**What to work on**
Repeat the entire listing exactly. Omit all pictures.

**Source material**
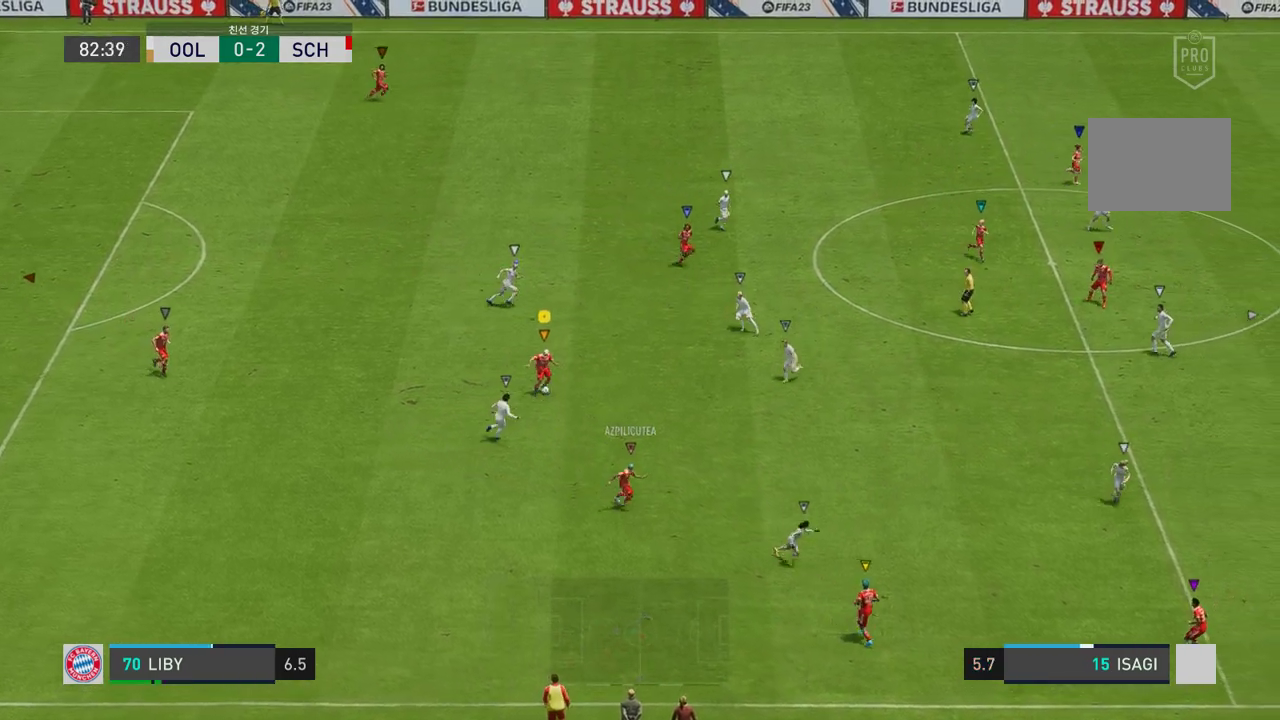
{"buttons": [], "left_stick": "up-left", "right_stick": "center", "events": [[34, "L2", "up"], [218, "left_stick", "up-left"]]}
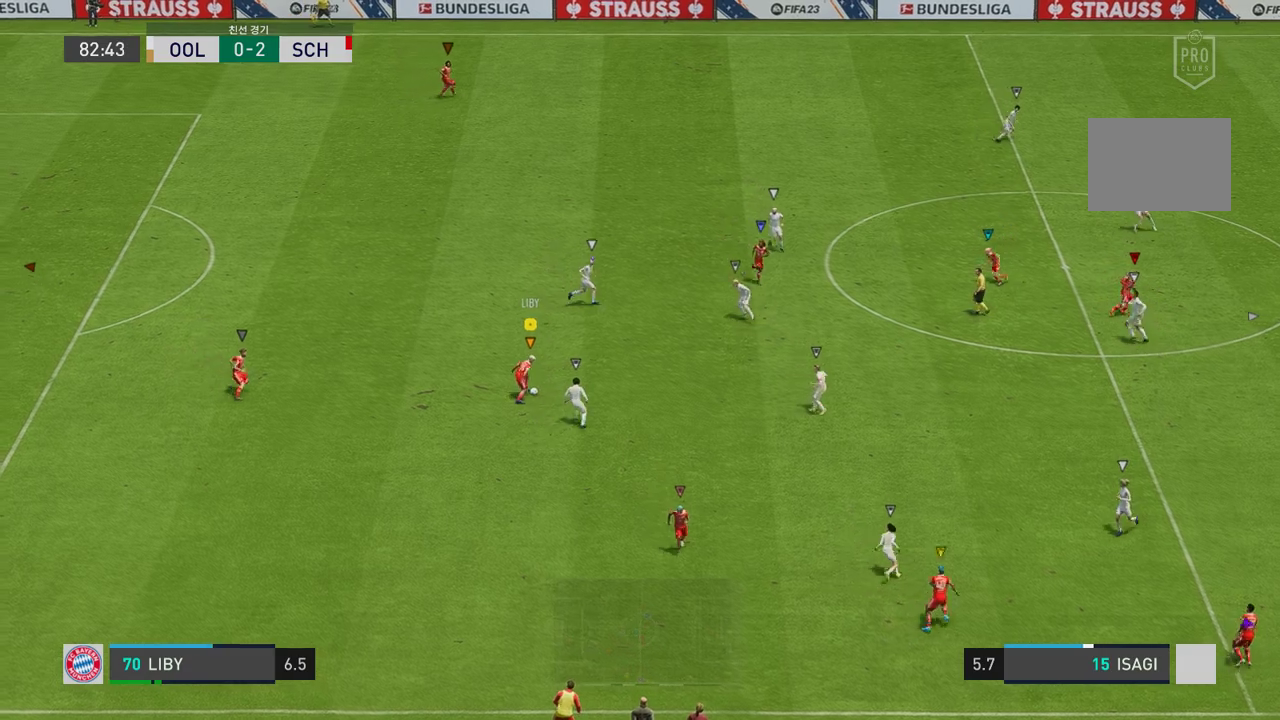
{"buttons": [], "left_stick": "left", "right_stick": "center", "events": [[83, "left_stick", "left"]]}
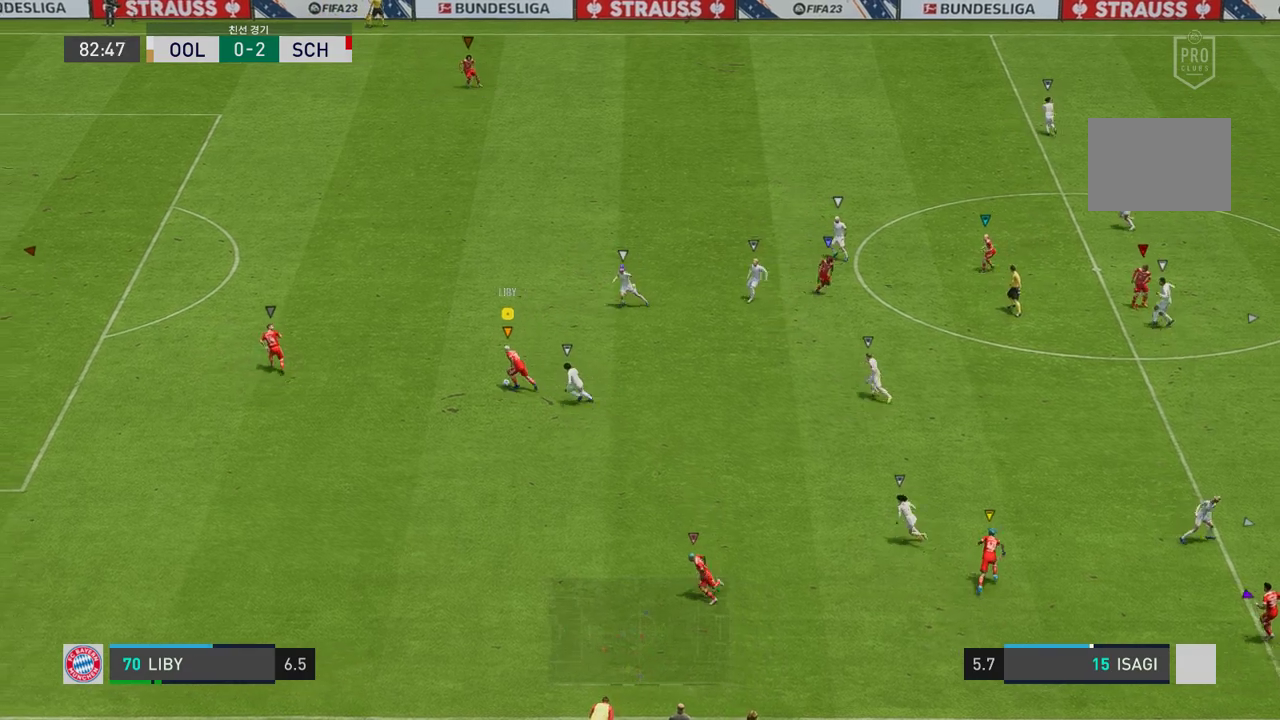
{"buttons": [], "left_stick": "up-right", "right_stick": "center", "events": [[83, "left_stick", "up-left"], [250, "left_stick", "up"], [384, "left_stick", "up-right"]]}
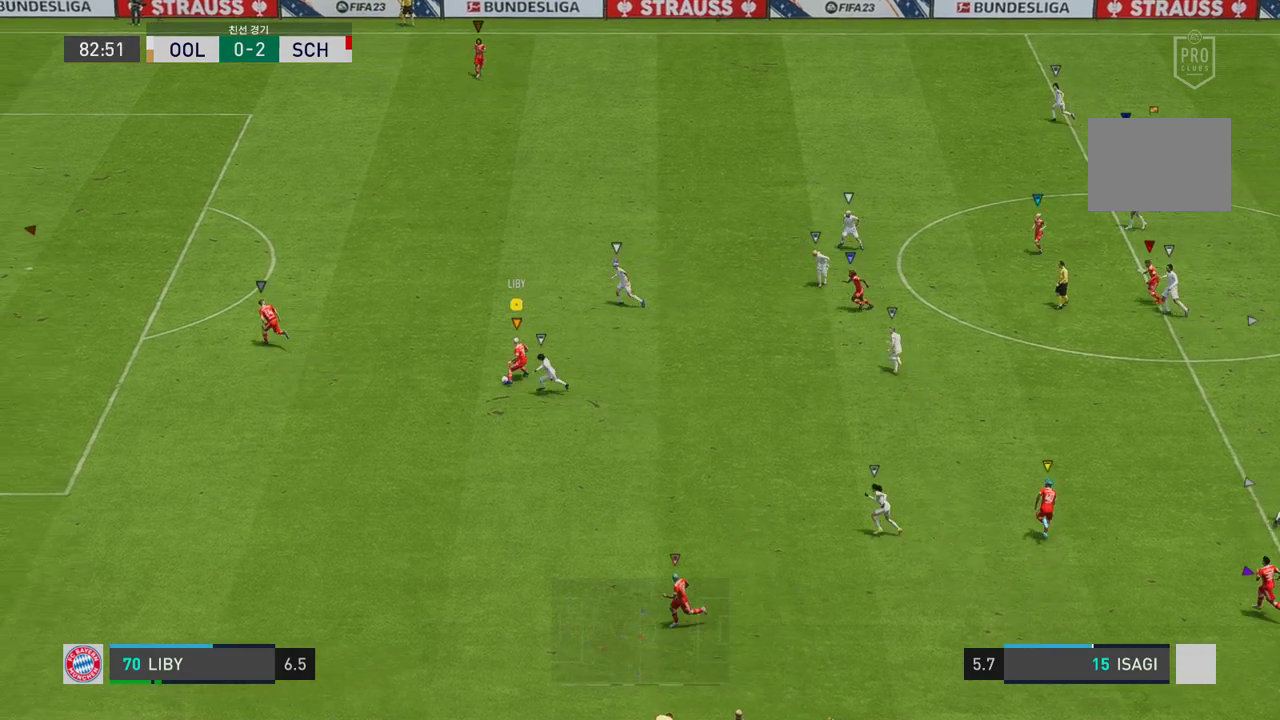
{"buttons": [], "left_stick": "down-right", "right_stick": "center", "events": [[435, "left_stick", "down-right"]]}
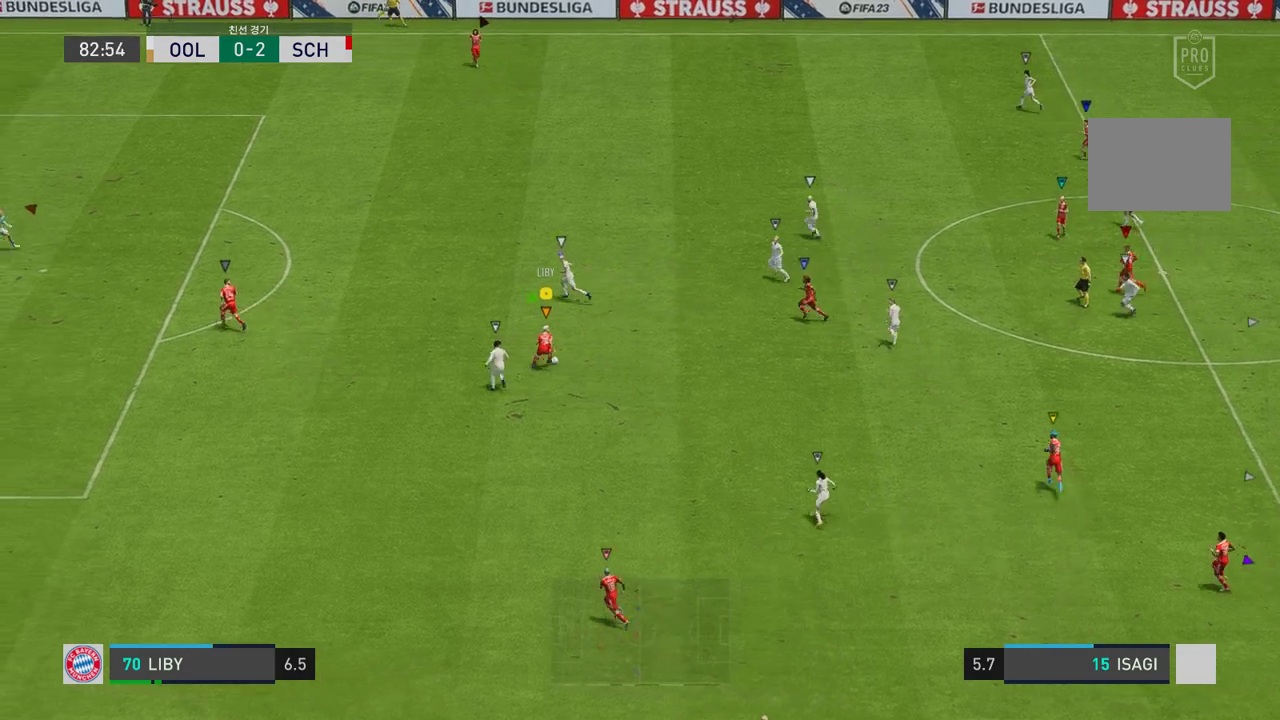
{"buttons": [], "left_stick": "down-right", "right_stick": "center", "events": []}
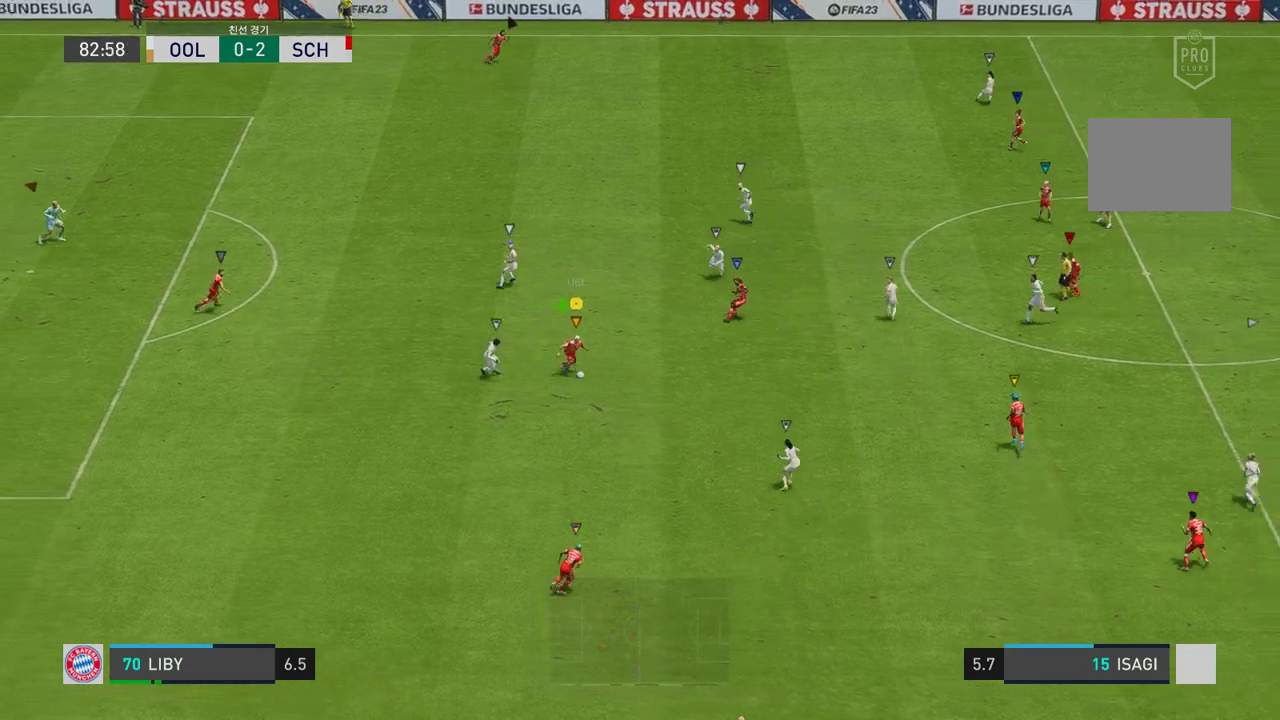
{"buttons": [], "left_stick": "down-right", "right_stick": "center", "events": []}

**Exercise response**
{"buttons": [], "left_stick": "up-left", "right_stick": "center", "events": [[34, "L2", "up"], [218, "left_stick", "up-left"]]}
{"buttons": [], "left_stick": "left", "right_stick": "center", "events": [[83, "left_stick", "left"]]}
{"buttons": [], "left_stick": "up-right", "right_stick": "center", "events": [[83, "left_stick", "up-left"], [250, "left_stick", "up"], [384, "left_stick", "up-right"]]}
{"buttons": [], "left_stick": "down-right", "right_stick": "center", "events": [[435, "left_stick", "down-right"]]}
{"buttons": [], "left_stick": "down-right", "right_stick": "center", "events": []}
{"buttons": [], "left_stick": "down-right", "right_stick": "center", "events": []}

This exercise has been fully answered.